Réunion inter-migrant.e.s samedi 18 mars, paris / « Marche pour la Justice et la Dignité », 19 mars, Paris

Une coordination inter-migrant.e.s ainsi que des collectifs de soutien parisiens organisent une journée de discussion samedi 18 mars à l’E.N.S (Ecole Normale Supérieur, rue d’Ulm, Paris V).

Cette journée à pour but de créer un espace de discussion et de coordination de lutte entre personnes migrant.e.s, réfugié.e.s, en situation régulière ou non sur le territoire français et ce quelque soit leur situation administrative, pour faire face à certaines problématiques que ces personnes rencontre dans leur parcours en (f)Rance.

Les thématiques qui seront abordées seront : la situation des personnes sans papiers officiels, les problèmes de logement ainsi que les problèmes du travail. D’autres groupes de discussion pourront être mis en place en fonction des envies.

Un des objectifs de cette rencontre est aussi de définir un ou plusieurs messages politiques à revendiquer et exprimer le 19 mars, jours de la « Marche pour la Justice et la Dignité », marche qui s’inscrit dans la lutte contre le racisme d’état, les violences policières, la Hogra (humiliations), la traque des migrant.e.s etc…

Un soutien des organisations, collectifs et associations pour faciliter la rencontre du 18 mars est implicitement demandée, bien que celle-ci ait pour objectif de se dérouler en non mixité migrant.e.s, réfugié.e.s, etc.

Ce soutien pourrait être, dans un premier temps, de diffuser cet appel auprès des exilé.e.s (cf INVITATION EnglishINVITATION Persanدعوة لحضور الاجتماعINVITATION Francais), et ensuite de coorganiser des convoyages pour que les personnes en situations irrégulières puissent s’y rendre et revenir sans craintes des contrôles et arrestations dans les gares, mais aussi de trouver des espaces de couchages à paris et alentours pour celleux qui souhaiteraient s’y rendre pour les deux journées…

 

La volonté de distanciation dans les processus de revendication et d’organisation entre « personnes concernées » et « soutiens », émane directement des différentes organisateurices de ces deux journées qui sont pourtant deux entités différentes .
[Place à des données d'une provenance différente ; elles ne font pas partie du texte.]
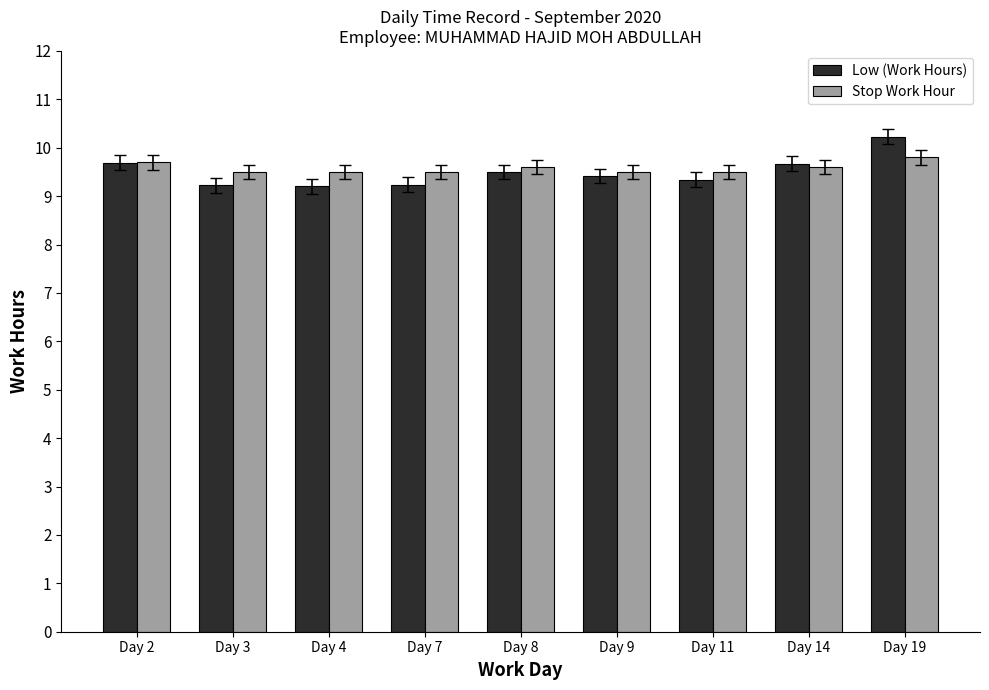

Reading left to right, what are all the values shown in this chart?

Low (Work Hours): Day 2=9.7	Day 3=9.2	Day 4=9.2	Day 7=9.2	Day 8=9.5	Day 9=9.4	Day 11=9.3	Day 14=9.7	Day 19=10.2
Stop Work Hour: Day 2=9.7	Day 3=9.5	Day 4=9.5	Day 7=9.5	Day 8=9.6	Day 9=9.5	Day 11=9.5	Day 14=9.6	Day 19=9.8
Pour elleux, et pour une partie du champ politique dit « soutien », il est extrêmement important, dans le contexte actuel, de soutenir les processus de lutte auto-deterministe des personnes qui font face au racisme d’état ou racisme institutionnel, et ce pour en finir avec les dynamiques patriarcales et racistes de certaines organisations politiques et humanitaires (ou au moins les combattre…).

Depuis trop longtemps en effet, nombres d’entre elles se positionnent en interlocutrices et actrices exclusives vis à vis des pouvoir politiques (par exemple en assistant/soutenant directement l’état dans la mise en place de ses dispositifs) et maintiennent les premières concernées dans une positions de subalterne.

Ces processus minimisent les revendications politiques des personnes ciblées, facilitent la mise en place de politiques gestionnaires de la soit disant « crise migratoire » ou « crise humanitaire », et éloignent du débat l’idée d’une « crise politique ».